▶ _TASK MATERIAL_
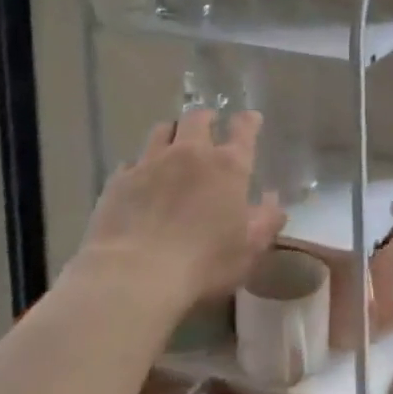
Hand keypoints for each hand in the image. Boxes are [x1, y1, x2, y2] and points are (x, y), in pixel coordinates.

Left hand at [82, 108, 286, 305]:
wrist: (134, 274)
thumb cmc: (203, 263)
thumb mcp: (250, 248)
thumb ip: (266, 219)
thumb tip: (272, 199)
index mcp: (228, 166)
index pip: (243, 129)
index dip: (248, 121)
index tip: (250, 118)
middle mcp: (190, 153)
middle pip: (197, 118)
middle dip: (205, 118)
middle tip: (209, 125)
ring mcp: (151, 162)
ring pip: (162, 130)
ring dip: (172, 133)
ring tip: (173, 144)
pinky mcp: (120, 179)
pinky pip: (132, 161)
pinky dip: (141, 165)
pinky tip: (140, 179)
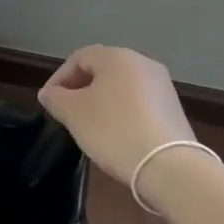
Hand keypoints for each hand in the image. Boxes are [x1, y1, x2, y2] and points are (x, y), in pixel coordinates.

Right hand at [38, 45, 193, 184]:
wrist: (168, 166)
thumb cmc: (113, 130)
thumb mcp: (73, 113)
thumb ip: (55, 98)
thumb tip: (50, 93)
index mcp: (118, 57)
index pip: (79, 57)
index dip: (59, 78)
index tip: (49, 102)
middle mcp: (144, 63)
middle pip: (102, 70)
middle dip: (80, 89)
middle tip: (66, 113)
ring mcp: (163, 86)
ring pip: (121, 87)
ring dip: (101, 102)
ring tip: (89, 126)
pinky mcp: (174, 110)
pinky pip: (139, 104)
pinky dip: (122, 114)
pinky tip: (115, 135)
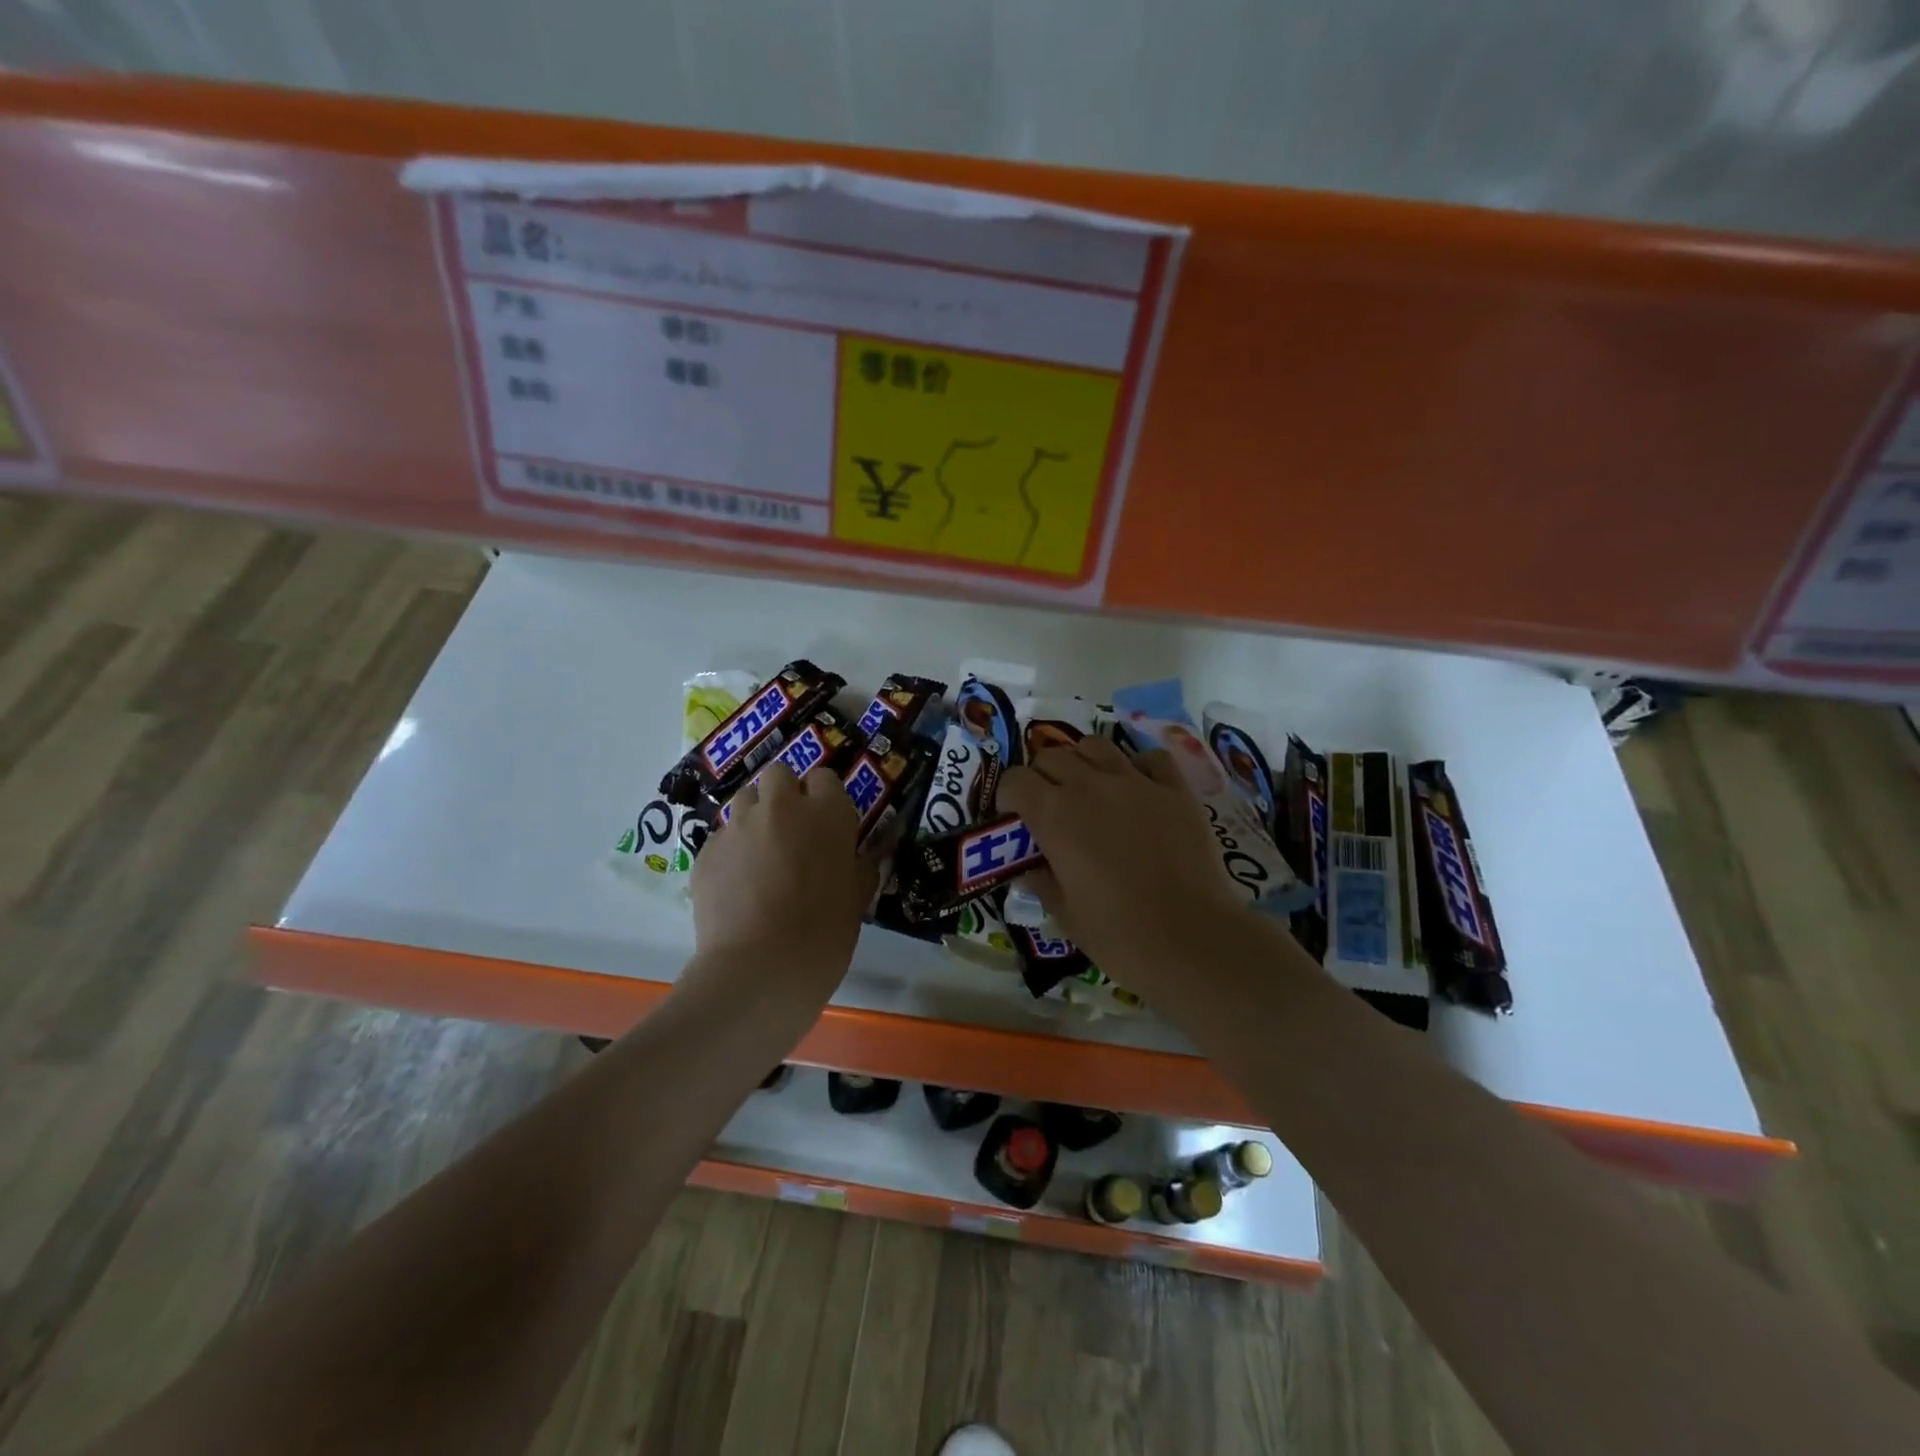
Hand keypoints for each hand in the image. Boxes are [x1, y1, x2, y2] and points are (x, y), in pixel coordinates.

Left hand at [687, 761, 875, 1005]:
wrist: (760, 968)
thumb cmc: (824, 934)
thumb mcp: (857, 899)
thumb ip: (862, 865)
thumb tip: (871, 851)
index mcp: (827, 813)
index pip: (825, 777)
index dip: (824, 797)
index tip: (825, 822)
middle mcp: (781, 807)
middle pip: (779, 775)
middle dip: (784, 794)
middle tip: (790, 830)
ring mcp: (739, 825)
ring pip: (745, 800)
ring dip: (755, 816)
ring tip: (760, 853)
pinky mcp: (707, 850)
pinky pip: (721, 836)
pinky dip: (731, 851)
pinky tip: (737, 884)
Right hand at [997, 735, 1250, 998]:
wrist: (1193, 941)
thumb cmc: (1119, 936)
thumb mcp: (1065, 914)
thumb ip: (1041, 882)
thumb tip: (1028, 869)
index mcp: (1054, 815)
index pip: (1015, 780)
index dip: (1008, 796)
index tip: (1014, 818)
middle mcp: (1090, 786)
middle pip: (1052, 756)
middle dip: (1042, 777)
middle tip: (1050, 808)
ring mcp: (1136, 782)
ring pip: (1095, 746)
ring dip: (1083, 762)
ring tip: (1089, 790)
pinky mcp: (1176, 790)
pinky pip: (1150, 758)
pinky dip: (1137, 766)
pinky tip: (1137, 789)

--

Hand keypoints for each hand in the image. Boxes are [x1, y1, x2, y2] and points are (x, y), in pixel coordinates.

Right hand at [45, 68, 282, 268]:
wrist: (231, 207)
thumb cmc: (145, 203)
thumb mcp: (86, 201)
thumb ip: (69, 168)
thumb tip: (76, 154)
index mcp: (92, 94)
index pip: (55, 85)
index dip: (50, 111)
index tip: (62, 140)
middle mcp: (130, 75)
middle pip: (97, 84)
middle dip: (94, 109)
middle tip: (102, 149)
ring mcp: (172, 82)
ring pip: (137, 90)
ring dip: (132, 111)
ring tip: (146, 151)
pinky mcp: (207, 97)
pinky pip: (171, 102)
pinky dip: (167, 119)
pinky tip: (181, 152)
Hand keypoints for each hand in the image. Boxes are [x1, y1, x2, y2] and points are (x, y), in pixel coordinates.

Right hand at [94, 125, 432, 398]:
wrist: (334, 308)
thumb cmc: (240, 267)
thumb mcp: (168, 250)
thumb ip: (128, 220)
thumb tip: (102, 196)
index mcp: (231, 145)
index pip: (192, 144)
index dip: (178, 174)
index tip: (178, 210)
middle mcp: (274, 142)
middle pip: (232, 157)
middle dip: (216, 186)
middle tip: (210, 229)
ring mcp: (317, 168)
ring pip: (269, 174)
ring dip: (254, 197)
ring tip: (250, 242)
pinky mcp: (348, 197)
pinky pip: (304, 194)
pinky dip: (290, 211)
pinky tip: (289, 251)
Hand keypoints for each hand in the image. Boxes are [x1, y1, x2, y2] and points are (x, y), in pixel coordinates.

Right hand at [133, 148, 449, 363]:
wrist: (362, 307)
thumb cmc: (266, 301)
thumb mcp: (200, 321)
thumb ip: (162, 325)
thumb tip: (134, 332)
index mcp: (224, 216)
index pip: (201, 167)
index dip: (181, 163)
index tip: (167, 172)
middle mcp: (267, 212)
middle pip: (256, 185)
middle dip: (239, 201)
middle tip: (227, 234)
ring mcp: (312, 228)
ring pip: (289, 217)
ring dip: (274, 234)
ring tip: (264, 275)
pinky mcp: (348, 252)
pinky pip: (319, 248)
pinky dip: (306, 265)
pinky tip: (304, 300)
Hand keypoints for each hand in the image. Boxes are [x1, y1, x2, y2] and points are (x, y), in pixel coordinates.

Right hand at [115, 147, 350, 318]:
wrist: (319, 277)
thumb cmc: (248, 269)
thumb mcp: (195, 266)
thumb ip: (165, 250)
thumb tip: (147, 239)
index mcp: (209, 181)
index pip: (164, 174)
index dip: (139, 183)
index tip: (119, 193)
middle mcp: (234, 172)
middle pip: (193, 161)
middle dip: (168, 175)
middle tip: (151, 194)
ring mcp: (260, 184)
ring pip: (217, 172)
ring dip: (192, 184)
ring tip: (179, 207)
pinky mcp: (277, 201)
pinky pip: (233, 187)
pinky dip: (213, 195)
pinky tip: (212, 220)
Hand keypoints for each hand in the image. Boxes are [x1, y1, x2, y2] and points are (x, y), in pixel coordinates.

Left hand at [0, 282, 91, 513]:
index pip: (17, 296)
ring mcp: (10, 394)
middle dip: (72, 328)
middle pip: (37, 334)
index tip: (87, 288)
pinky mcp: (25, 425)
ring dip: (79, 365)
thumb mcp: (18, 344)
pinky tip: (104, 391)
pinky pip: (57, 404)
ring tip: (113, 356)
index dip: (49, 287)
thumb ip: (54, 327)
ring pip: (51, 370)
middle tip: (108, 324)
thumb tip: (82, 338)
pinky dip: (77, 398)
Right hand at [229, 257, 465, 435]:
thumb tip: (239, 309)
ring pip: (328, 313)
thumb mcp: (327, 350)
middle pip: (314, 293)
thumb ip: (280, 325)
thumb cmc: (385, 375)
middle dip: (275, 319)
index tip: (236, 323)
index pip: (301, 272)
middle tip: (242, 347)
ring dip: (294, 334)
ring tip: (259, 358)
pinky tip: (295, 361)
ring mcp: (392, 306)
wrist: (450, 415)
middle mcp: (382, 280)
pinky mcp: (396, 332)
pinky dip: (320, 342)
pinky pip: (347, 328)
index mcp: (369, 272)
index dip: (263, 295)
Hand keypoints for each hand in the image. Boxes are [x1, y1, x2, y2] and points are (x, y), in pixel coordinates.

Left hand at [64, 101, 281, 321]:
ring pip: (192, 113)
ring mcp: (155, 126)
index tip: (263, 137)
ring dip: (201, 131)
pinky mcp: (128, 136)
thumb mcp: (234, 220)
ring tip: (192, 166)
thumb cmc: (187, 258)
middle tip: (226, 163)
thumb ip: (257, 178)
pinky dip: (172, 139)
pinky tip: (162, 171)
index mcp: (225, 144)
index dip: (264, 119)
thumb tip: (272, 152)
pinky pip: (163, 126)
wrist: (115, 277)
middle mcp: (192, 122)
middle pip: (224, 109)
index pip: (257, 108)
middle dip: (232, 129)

---

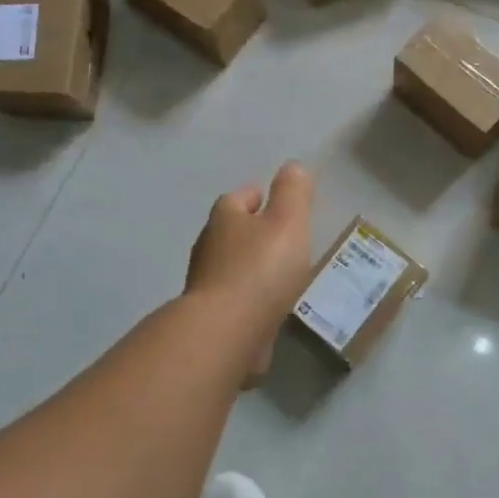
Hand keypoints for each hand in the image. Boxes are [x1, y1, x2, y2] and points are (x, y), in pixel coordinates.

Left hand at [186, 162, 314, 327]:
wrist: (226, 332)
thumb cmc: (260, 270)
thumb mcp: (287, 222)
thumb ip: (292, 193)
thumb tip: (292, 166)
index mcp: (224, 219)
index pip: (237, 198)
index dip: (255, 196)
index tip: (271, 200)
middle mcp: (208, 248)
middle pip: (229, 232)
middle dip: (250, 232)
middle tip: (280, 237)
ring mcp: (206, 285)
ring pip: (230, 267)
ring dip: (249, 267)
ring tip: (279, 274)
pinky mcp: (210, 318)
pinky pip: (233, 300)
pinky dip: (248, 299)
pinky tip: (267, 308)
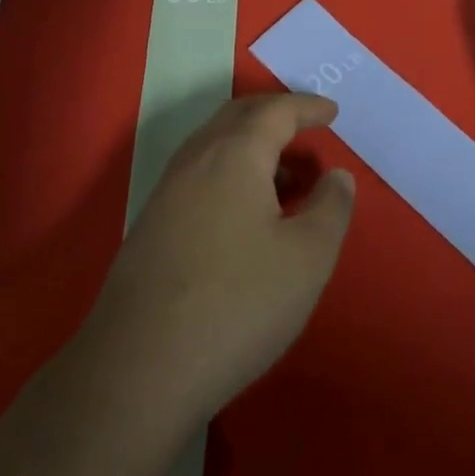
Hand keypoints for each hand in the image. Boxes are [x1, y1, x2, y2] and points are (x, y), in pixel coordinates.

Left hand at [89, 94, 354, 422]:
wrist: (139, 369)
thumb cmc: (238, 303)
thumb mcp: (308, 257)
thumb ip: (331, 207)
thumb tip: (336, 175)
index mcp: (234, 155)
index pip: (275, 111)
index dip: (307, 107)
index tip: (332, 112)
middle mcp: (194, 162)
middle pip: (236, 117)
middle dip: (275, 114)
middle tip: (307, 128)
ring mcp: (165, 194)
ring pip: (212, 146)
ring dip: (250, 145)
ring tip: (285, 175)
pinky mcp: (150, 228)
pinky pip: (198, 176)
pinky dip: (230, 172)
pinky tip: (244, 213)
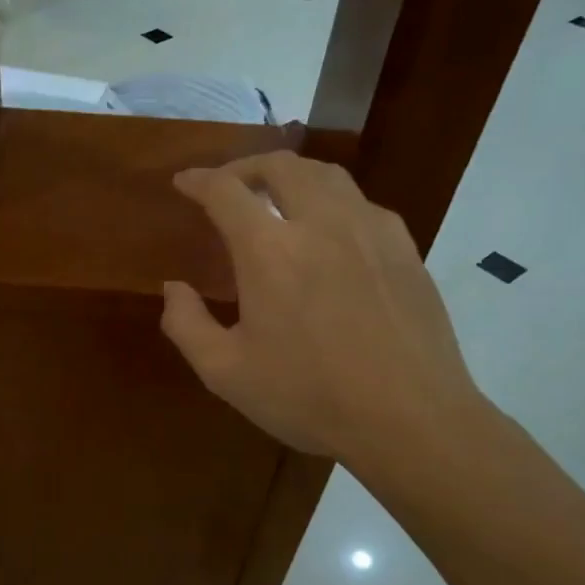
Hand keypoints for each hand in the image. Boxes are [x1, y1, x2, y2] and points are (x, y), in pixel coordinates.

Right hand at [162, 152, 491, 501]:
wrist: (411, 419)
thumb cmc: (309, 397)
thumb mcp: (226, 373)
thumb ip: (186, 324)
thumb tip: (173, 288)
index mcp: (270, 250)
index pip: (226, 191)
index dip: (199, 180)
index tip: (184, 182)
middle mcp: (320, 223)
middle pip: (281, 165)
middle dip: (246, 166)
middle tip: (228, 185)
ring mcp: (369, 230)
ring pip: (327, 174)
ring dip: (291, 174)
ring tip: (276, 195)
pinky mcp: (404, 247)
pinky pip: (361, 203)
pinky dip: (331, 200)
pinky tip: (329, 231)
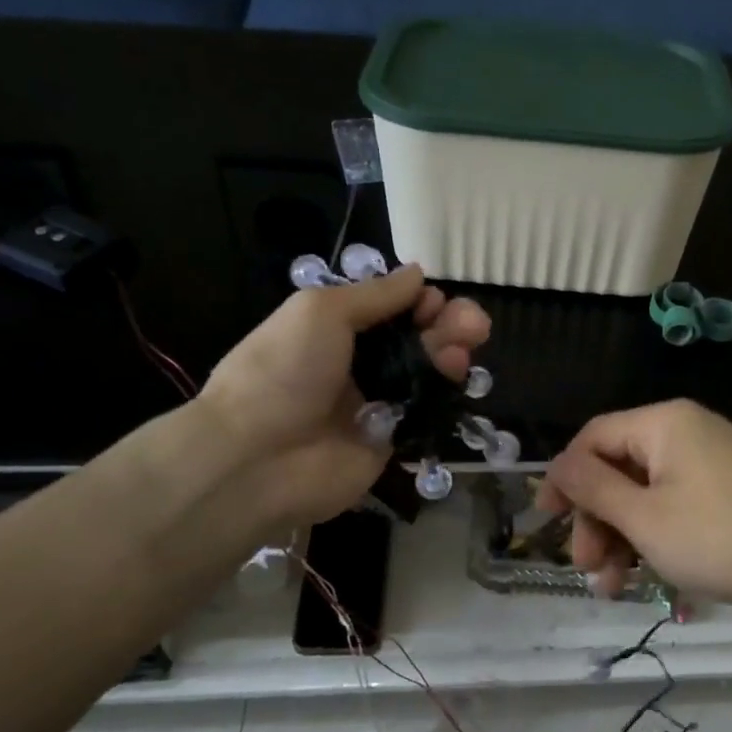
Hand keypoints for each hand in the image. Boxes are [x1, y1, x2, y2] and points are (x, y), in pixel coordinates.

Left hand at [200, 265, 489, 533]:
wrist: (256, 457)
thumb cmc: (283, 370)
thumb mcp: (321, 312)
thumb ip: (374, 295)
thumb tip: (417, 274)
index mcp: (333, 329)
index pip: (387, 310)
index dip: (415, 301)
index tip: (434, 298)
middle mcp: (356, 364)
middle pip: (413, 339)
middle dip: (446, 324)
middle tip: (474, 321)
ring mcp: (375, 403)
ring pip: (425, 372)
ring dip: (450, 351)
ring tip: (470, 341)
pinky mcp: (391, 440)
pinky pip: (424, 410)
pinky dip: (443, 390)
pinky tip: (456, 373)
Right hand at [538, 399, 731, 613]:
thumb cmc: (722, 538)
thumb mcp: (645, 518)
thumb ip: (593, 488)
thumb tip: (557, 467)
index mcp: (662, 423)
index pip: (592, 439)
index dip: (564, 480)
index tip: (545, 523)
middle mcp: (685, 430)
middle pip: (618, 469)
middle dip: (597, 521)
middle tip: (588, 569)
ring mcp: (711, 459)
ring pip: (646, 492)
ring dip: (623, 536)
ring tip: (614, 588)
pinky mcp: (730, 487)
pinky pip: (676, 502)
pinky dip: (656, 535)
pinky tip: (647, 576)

▶ _GOAL OF THE EXERCISE_
I would like the exact lines from the data above, starting with the one that holds "ring dip: (249, 267)" and going on through the one that holds "pinky pip: (198, 176)", without the pictures.

▶ _SOLUTION TO THIS PROBLEM_
ring dip: (249, 267)
ring tip: (279, 274)
pinky mcp: (210, 318)
pinky pip: (233, 300)
pinky dip: (248, 299)
pinky tip: (267, 308)
Hand keypoints for each hand in the image. Boxes are [x1, y1, x2, y2] and points are (x, y), in pixel coordinates.

Left hand at [89, 94, 354, 422]:
wrist: (139, 369)
thumb cmc: (238, 303)
thumb mcp: (308, 257)
thumb ip: (331, 207)
thumb tip: (336, 175)
index mcp: (234, 155)
index pip: (275, 111)
index dip: (307, 107)
index tip: (332, 112)
middle mcp: (194, 162)
middle pip: (236, 117)
middle dip: (275, 114)
middle tip: (307, 128)
ring mcp: (165, 194)
ring pip: (212, 146)
ring dip: (250, 145)
ring tip: (285, 175)
pinky mcp: (150, 228)
pinky pip: (198, 176)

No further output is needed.